Cruz took her to the primarily Spanish-speaking Texas town of Gonzales, northeast of San Antonio along the Guadalupe River, where one of the few priests to be found in the Republic, Father Vicente Delgado, was known to be.
They found the priest in a one-room adobe house at the far edge of town, giving last rites to an old Mexican woman who had her loved ones gathered round her. When Father Delgado at last made the sign of the cross, someone whispered in his ear, and he looked beyond the crowd to the tall man at the rear. Slowly, he made his way toward Cruz.
“We have come to seek your services,
Padre,
” Cruz said.
“Let us go where we can talk in comfort,” Father Delgado replied.
He led Sloan and Cruz, who was once again carrying Betsy, down the dusty street to a small adobe structure and gestured them inside. The house had two rooms, one in front and one in back, separated by a striped blanket that had been hung between the two. It reminded Sloan of the house where her sister Bay lived.
It was almost dusk, and Father Delgado lit a candle on the table in the front room. He pointed to a narrow cot to one side. “You may lay the child down there if you like,” he said to Cruz.
Cruz started to set Betsy down, but she grasped his neck and wouldn’t let go. “I will hold her,” he said with a rueful smile.
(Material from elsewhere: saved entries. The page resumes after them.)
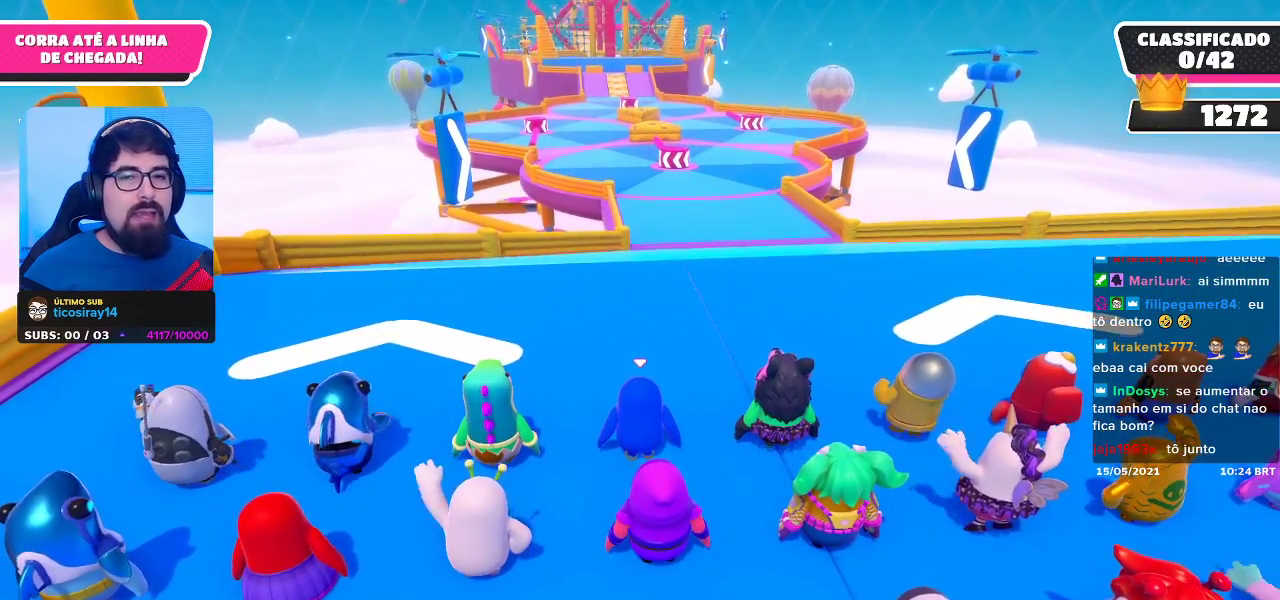
{"buttons": [], "left_stick": "center", "right_stick": "center", "events": [[83, "right_stick", "center"]]}
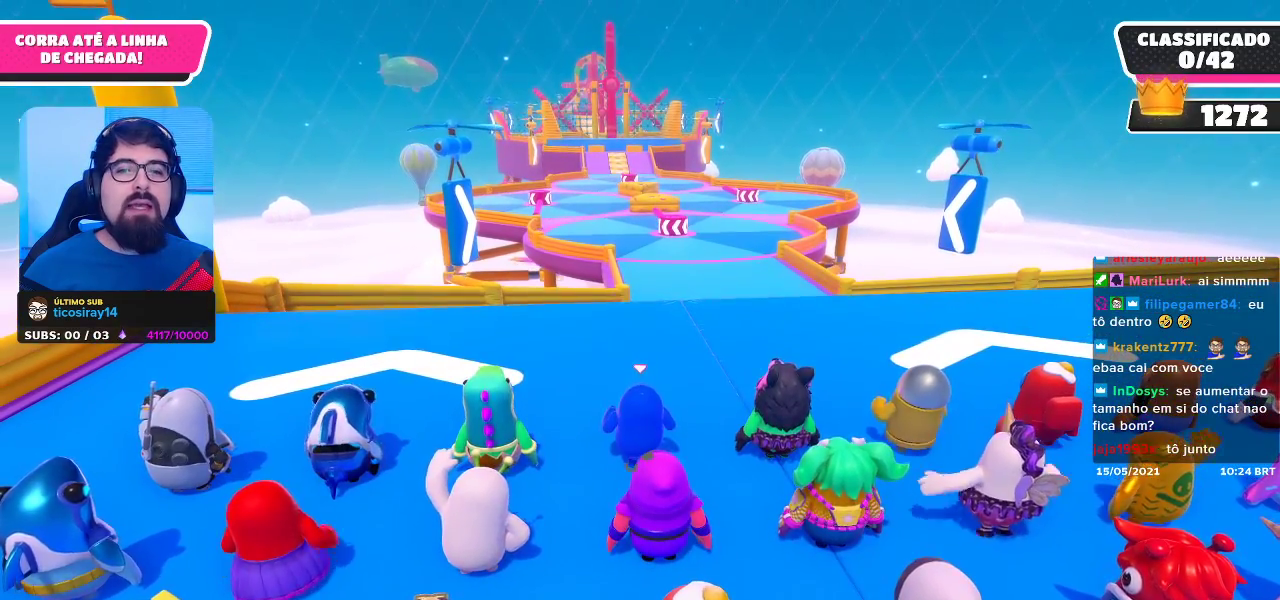
{"buttons": [], "left_stick": "center", "right_stick": "center", "events": []}
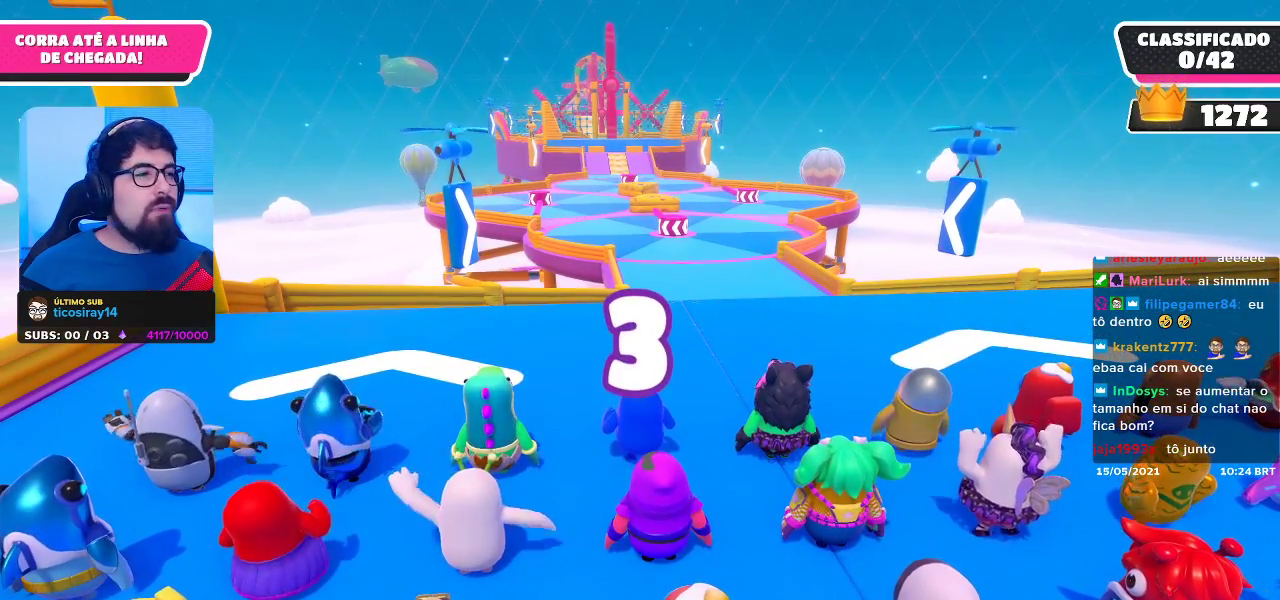
{"buttons": [], "left_stick": "center", "right_stick": "center", "events": []}
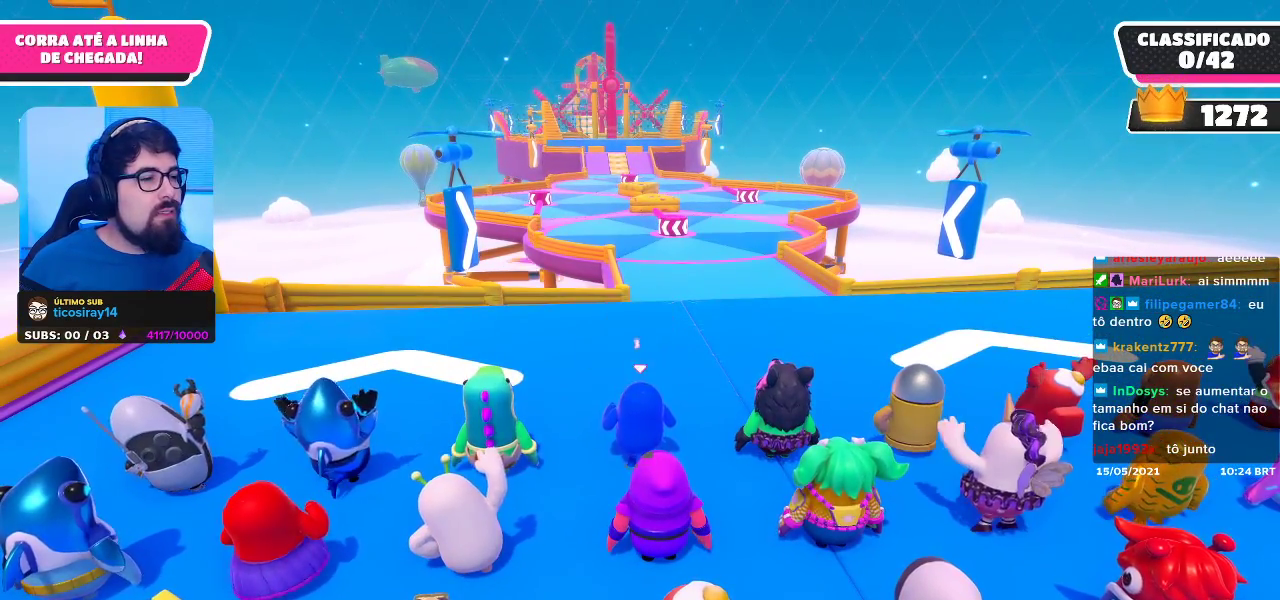
{"buttons": [], "left_stick": "center", "right_stick": "center", "events": []}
“Then sit here.” Father Delgado gestured Sloan and Cruz to a bench on one side of the simple wooden table, then sat down on the opposite bench.
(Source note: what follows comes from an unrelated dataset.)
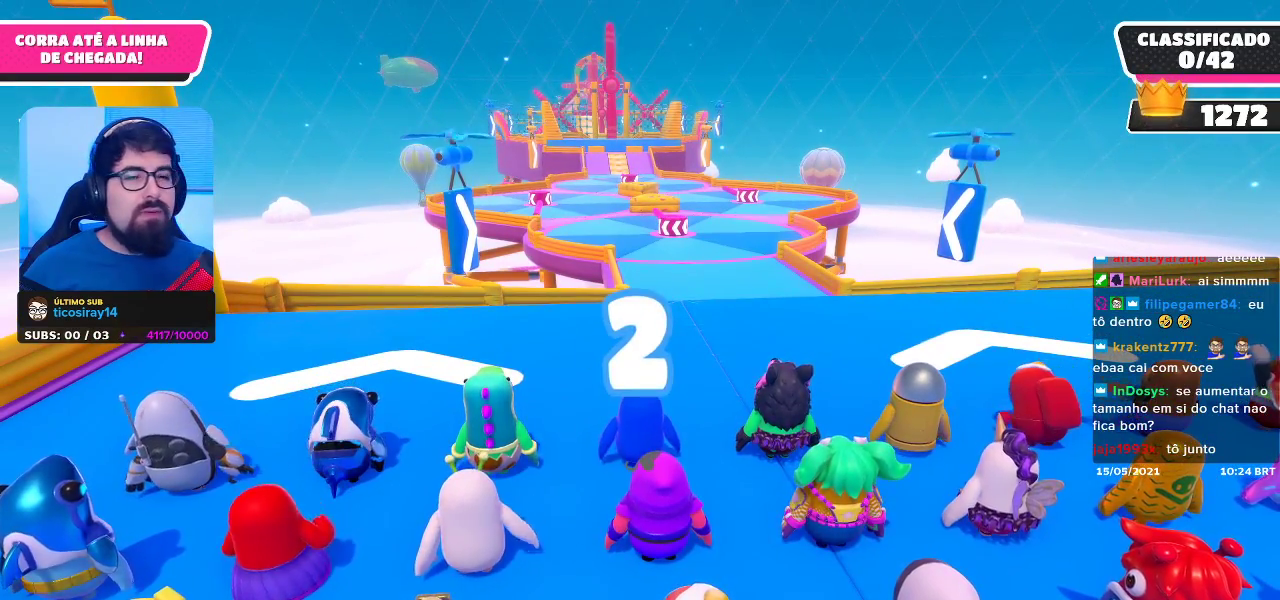
{"buttons": [], "left_stick": "up-right", "right_stick": "center", "events": [[183, "left_stick", "up-right"]]}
“How may I help you?” he asked.
“We want you to marry us,” Cruz said.
“Certainly. I will arrange to read the banns—”
“Tonight.”
“But, señor, I cannot—”
Cruz handed a small pouch full of coins to the priest. “Surely, Father, it is possible to get a dispensation in special circumstances.”
Father Delgado looked from Cruz to Sloan to the child in Cruz’s arms and asked, “Are there special circumstances?”
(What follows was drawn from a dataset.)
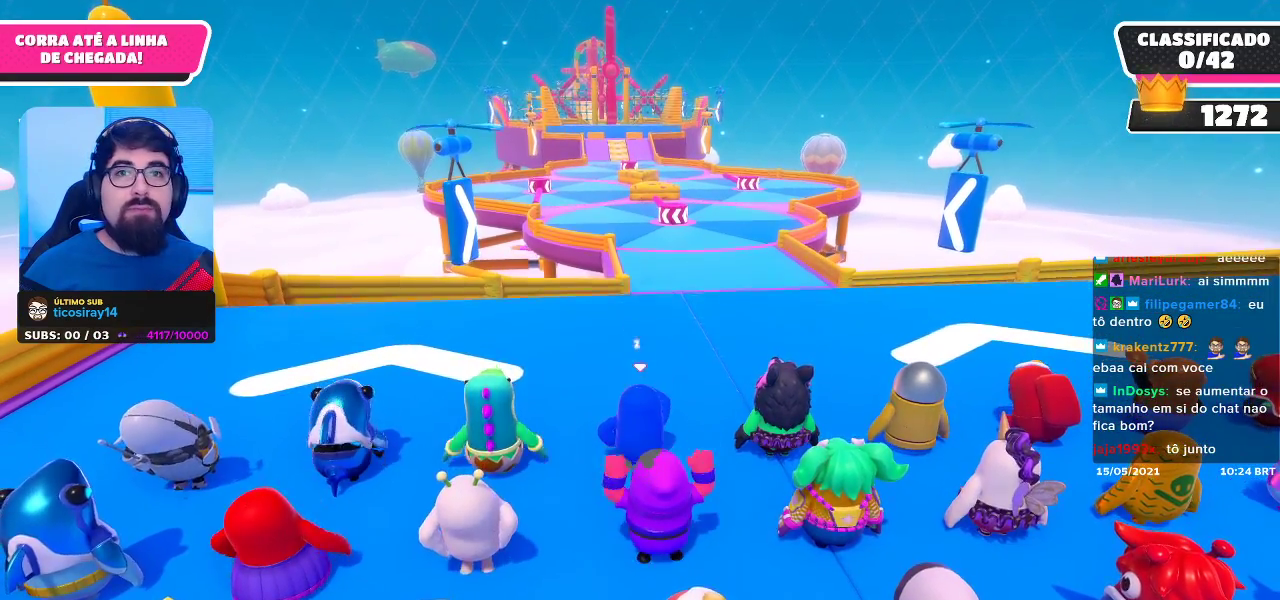
{"buttons": [], "left_stick": "up-right", "right_stick": "center", "events": [[233, "right_stick", "down"], [433, "right_stick", "center"]]}
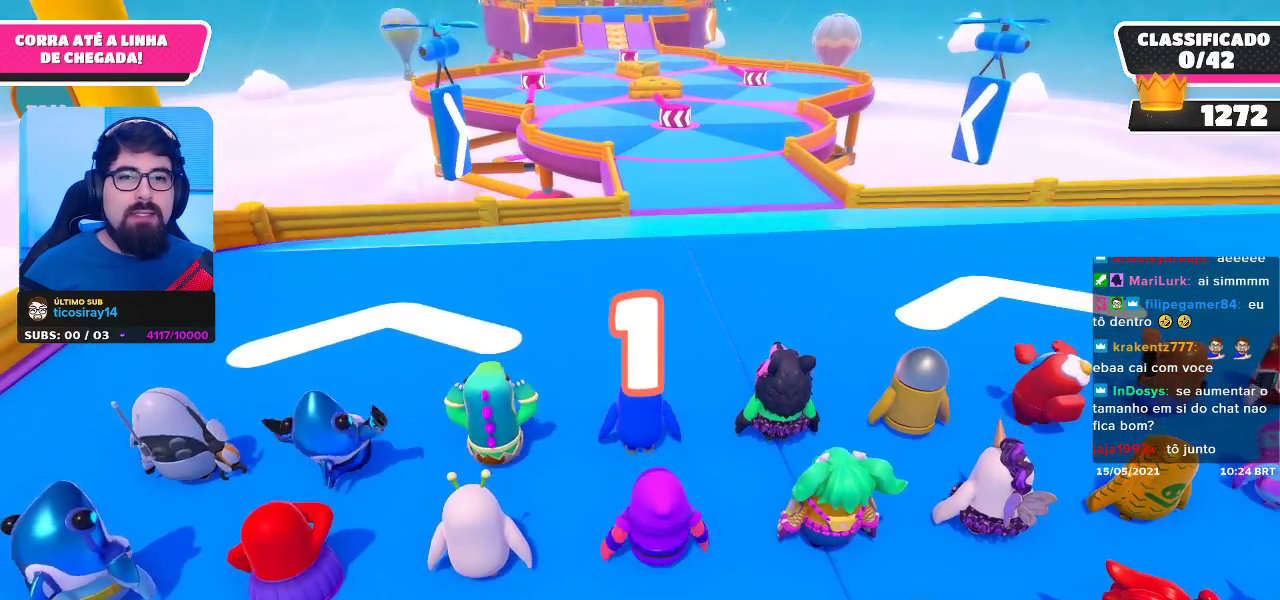
{"buttons": [], "left_stick": "up-right", "right_stick": "center", "events": [[133, "left_stick", "center"], [383, "left_stick", "up-right"]]}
“Only that we wish to be together as man and wife,” Cruz admitted solemnly. “Will you marry us?”
The priest weighed the small rawhide bag in his hand. The people of his church needed money, but that was not the only, or even the most important, reason he decided to grant the
hacendado
’s wishes. He knew from the look in the man’s eyes that he would not wait the weeks until the banns had been read before he sought out the woman. Perhaps he could do them both a service, and serve God as well, if he removed the reason to sin from their paths.
“Yes, I will marry you, my children.”
Father Delgado watched the faces of the two young souls before him and saw that his announcement had brought neither of them great joy. The
hacendado
looked grimly satisfied. The woman looked grimly resigned. They both looked grimly determined.
Father Delgado sighed inwardly. He was tempted to withdraw his offer to marry them, but one look at the
hacendado
convinced him that trouble lay that way. He sighed aloud. He would join them in the eyes of God, and pray to the Good Lord to guide them to earthly happiness.